From the start, I’ve emphasized how critical it is for hunters to switch from lead to non-toxic ammo. The battle to get waterfowl hunters to switch was a long, hard one. The NRA and many hunters resisted belligerently despite the fact that many of their most beloved ducks and geese were being poisoned after ingesting lead in the mucky bottoms of ponds, lakes, and streams. That battle was over just about the time this program began—starting with the 1987-88 hunting season, the ban on the use of lead shot for hunting waterfowl was phased-in, becoming nationwide in 1991.
Yet many hunters, and of course the NRA, are to this day demanding that the ban never be extended to upland birds nor to any other forms of hunting, despite the well-established facts that many gallinaceous birds, doves, and songbirds pick up spent lead pellets as grit; that the gut piles left by deer hunters are ridden with lead that poisons Bald Eagles as well as other scavengers; and that a great many hunters and their families ingest lead particles themselves in venison. In divisive times, an “us versus them” mentality can cause people to act against their own self-interest just to “own the libs,” even when it also involves exposing their own families to lead.

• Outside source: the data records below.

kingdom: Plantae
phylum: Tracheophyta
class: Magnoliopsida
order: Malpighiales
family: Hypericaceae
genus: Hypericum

So every year I get heartbreaking news releases from rehab centers treating yet more eagles, like a distressing report of a dying eagle posted Monday on Facebook from Humane Indiana. I especially follow news from Minnesota’s Raptor Center and Wisconsin’s Raptor Education Group. Every year they receive a disturbing number of birds, especially large, conspicuous Bald Eagles, suffering from lead poisoning, numbers spiking in the aftermath of deer season.
Many state DNRs provide all kinds of hunter education about the issue, including how bullets fragment in a “snowstorm,” contaminated deer meat with microscopic lead fragments many inches from the entry wound, the tiny particle size increasing the likelihood of uptake into the bloodstream. Many hunters have taken this to heart, but a great many stubbornly refuse to acknowledge the danger. As long as the NRA gets huge contributions with their scare tactics about Second Amendment rights, we’ll continue to see dead and dying Bald Eagles every year even as many thousands of smaller, less conspicuous birds continue to die out of sight.

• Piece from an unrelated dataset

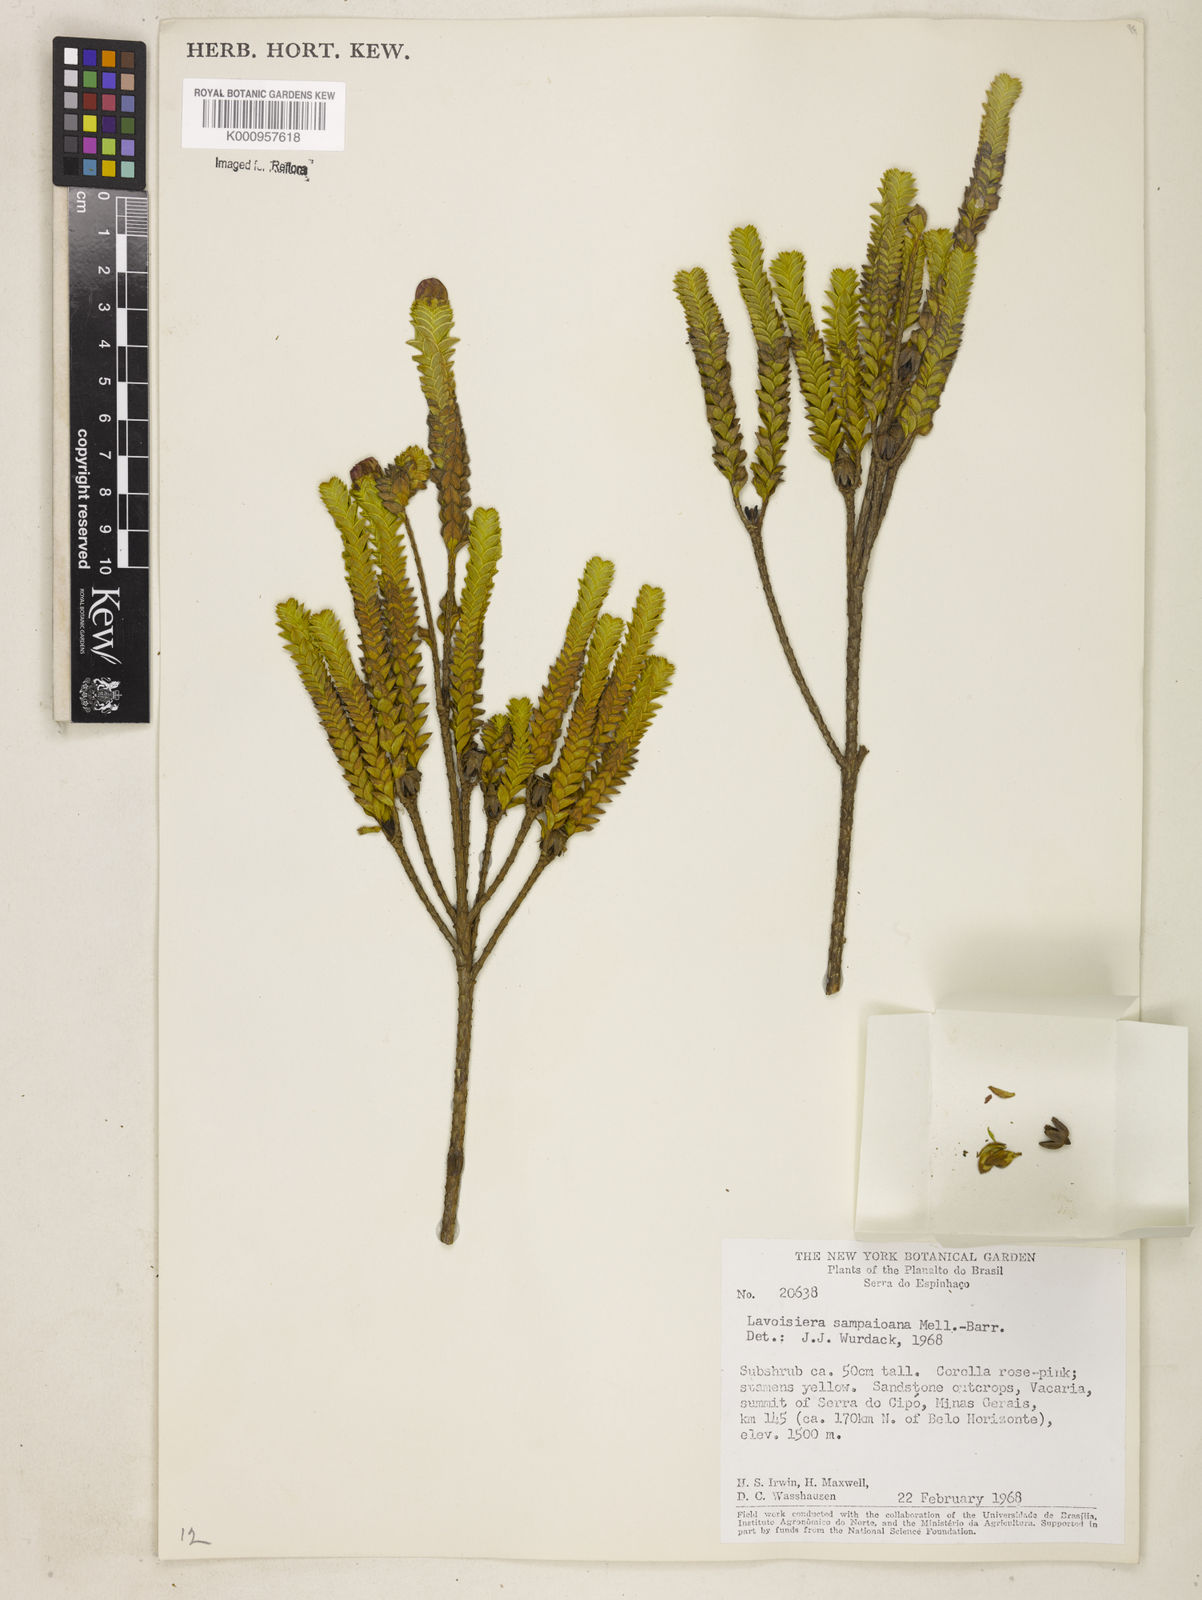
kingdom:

We had a huge Great Gray Owl invasion in the winter of 2004–2005. I didn’t write much about baiting owls—that is, setting out live rodents or pulling fake ones on a fishing line to draw the owls closer (practices that weren’t on my radar back then)—but in subsequent years I’ve learned more about people tossing out mice and gerbils to get closeup photos. This is exceptionally dangerous for the baited owls, drawing them closer to roads (the number one cause of owl deaths during that invasion was from car collisions), acclimating them to humans (again drawing them to roads), subjecting them to salmonella (present in a dangerous percentage of pet store rodents), and other dangers.
In 2014, I wrote a long, detailed blogpost and some radio programs (Part 1 and Part 2) about the practice. Yet, discouragingly, despite strong admonishments about how dangerous and unethical this practice is from knowledgeable people and organizations such as the Raptor Center, the Owl Foundation, the Raptor Education Group, and Project SNOWstorm, many unethical photographers continue to do this. I had reports just this January about one unethical birder luring a Northern Shrike closer with a white mouse at the bog.

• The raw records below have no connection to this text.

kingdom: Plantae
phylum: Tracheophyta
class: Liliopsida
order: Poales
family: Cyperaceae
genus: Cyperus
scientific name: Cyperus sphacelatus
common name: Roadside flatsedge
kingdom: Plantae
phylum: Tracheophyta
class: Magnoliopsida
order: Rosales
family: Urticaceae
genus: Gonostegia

I had gerbils, hamsters, and white mice as a child, so the cruelty of baiting for the rodent as well as the owl distresses me, but I guess in a country where there isn’t a huge outcry about the Texas National Guard blocking Border Patrol agents from rescuing a drowning mother and her small children, there certainly won’t be an outcry over someone tossing a mouse on the snow and, if the shrike misses, grabbing the little rodent and tossing it back into a cage to endure the same treatment again and, maybe, again.
But you’d think, with all the information we have about how dangerous baiting is for the owl itself, that the practice would disappear. Sadly, you’d be wrong.